EXERCISE GOAL:
If a line holds the word "helps", copy it from the entries.

(Data extracted from a collection)
***

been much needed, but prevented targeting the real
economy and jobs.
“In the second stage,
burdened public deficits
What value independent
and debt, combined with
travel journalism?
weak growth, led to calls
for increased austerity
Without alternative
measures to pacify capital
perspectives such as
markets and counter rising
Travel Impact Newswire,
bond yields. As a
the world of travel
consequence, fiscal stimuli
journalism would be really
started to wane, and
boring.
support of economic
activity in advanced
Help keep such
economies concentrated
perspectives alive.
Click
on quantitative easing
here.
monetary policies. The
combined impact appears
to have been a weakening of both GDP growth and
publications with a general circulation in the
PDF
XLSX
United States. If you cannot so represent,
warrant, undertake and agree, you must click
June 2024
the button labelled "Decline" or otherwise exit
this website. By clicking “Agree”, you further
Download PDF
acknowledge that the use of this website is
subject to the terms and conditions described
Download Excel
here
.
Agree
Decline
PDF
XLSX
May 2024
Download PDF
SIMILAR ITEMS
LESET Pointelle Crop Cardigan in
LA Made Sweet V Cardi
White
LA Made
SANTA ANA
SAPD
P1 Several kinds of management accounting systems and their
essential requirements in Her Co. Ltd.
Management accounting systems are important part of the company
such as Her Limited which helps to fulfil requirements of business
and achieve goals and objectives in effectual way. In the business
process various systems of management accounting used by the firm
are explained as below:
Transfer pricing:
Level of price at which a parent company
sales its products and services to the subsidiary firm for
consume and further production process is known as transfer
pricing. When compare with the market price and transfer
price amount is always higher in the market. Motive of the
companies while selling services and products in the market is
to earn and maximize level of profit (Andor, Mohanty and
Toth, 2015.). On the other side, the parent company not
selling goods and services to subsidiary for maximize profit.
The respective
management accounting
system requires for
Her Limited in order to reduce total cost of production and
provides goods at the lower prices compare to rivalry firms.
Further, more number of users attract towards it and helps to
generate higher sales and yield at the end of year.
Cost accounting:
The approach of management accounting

***

RESPONSE AREA:
such as Her Limited which helps to fulfil requirements of business
Further, more number of users attract towards it and helps to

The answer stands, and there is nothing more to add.